* _STATED TASK_
In the email exchange below, why would the person asking prefer not to try assigning one rank per node? Answer in one to three sentences.

* _EXTRACT PROVIDED_
start
On 20/04/13 04:18 AM, Marcelino Suzuki wrote:
>          Hi Sebastien
>
>          One last question (I hope for the moment)
>
>          For the runs that work for me (2 nodes 16 cores), whenever I ask for
> the -output-filename, I have quite different outputs per rank (i.e.
> two of the outfiles output the progress while the rest dont change and
> ouput the following lines:
>
> -s (single sequences)
>    Sequences: /scratch/suzukim/mira/CCB1a.fastq
> Enabling CorePlugin 'TaxonomyViewer'
> Enabling memory usage reporting.
> Error, crambe/ already exists, change the -o parameter to another value.
>
> Rank 0: assembler memory usage: 37988 KiB
> Rank 0: assembler memory usage: 103712 KiB
> Rank 0: Rank= 0 Size= 1 ProcessIdentifier= 8169
>
>          Is this behavior "normal"? or does it mean I am only running the
> calculations in two cores?  If that is the case, I could try to assign
> a rank per node, but since I have been having errors whenever I use
> more that two nodes, I rather not.
>

Can you provide your command line for your 2-node job for which you are
experiencing problems ?

Also, which version are you using ? v2.2.0 has a lot of bug fixes under the 
hood.

>          Thanks much!
end
* _DATA PROVIDED_
start
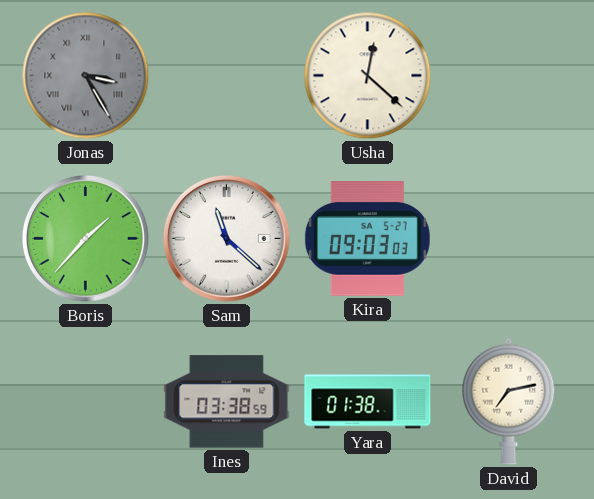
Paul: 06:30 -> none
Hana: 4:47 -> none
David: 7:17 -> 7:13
end
* _SOLUTION TO THE PROBLEM_
The person asking would rather not assign one rank per node because their runs have produced errors whenever they used more than two nodes.